** Start Text excerpt **
I was very let down, however, by author Michael Sanem’s attempts to show what a Catholic young adult should learn from the witness of some of the most important Catholic saints in our tradition. I was particularly disappointed by his flawed characterization of Sts. Dominic, Thomas Aquinas, and Clare.
Regular readers know that I can be a bit, ahem, caustic in my treatment of arguments with which I disagree, and I have been very clear about how low an opinion I have of the publication U.S. Catholic in general. In responding to Michael’s article, however, I’m going to sincerely try to be a bit nicer. Michael is a student at Chicago’s Catholic Theological Union and I’m guessing that part of his historical ignorance and misinterpretation has been fed him in the classroom.
Michael’s article is marked by a “hermeneutics of suspicion”: like many liberal theologians, Michael equates everything bad with the institutional, hierarchical church, and therefore must claim that the church’s great saints were great because they opposed or operated outside of this institutional, hierarchical structure. To accomplish this goal, Michael is forced to twist the historical record.
** End Text excerpt **
■ **Problem 1**
Report each line in the rows that contains the string "region".
The rows that come next are unrelated to the passage about Michael Sanem's article.
** Start Extracted entries **
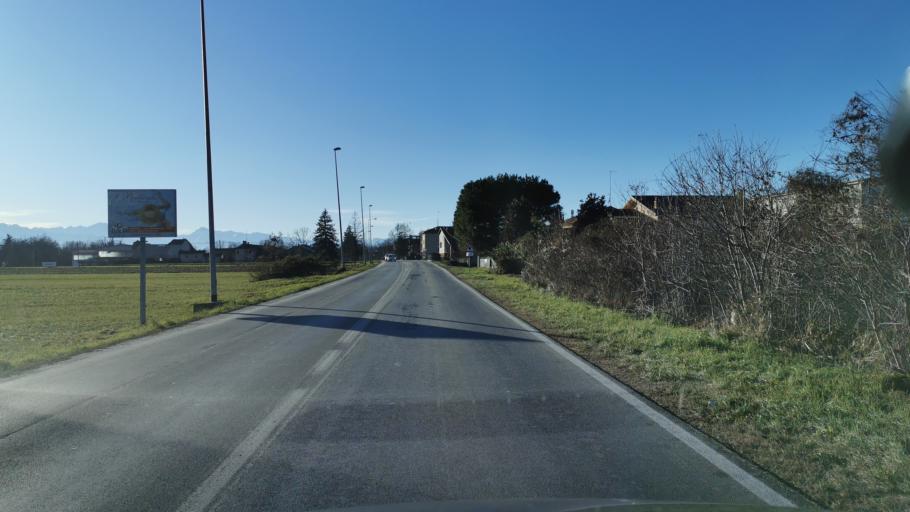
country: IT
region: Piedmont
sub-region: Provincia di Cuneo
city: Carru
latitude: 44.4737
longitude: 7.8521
** End Extracted entries **
** Start Extracted entries **
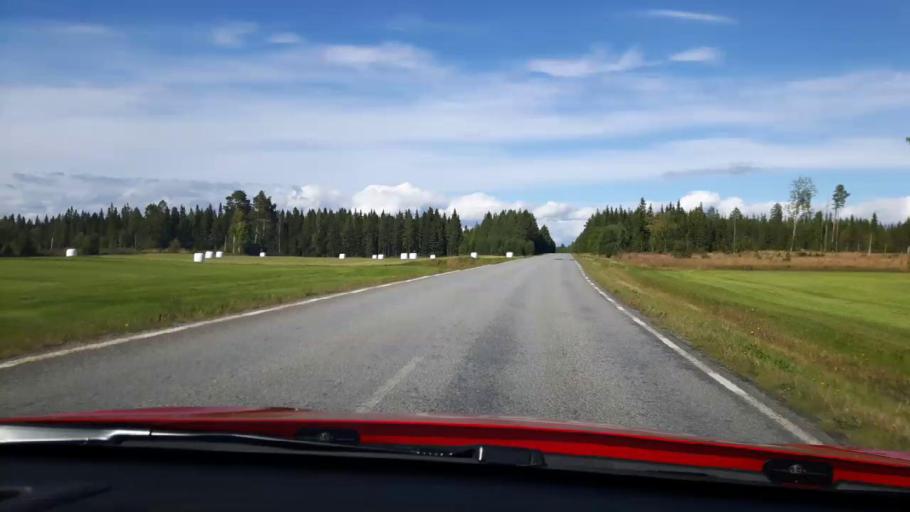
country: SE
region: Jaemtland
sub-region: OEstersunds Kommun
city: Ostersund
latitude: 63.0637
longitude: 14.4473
** End Extracted entries **
■ **Problem 2**
Name every saint mentioned by name in the passage about Michael Sanem's article.

■ **Correct output 1**
region: Piedmont
sub-region: Provincia di Cuneo
region: Jaemtland
sub-region: OEstersunds Kommun

■ **Correct output 2**
Dominic, Thomas Aquinas, Clare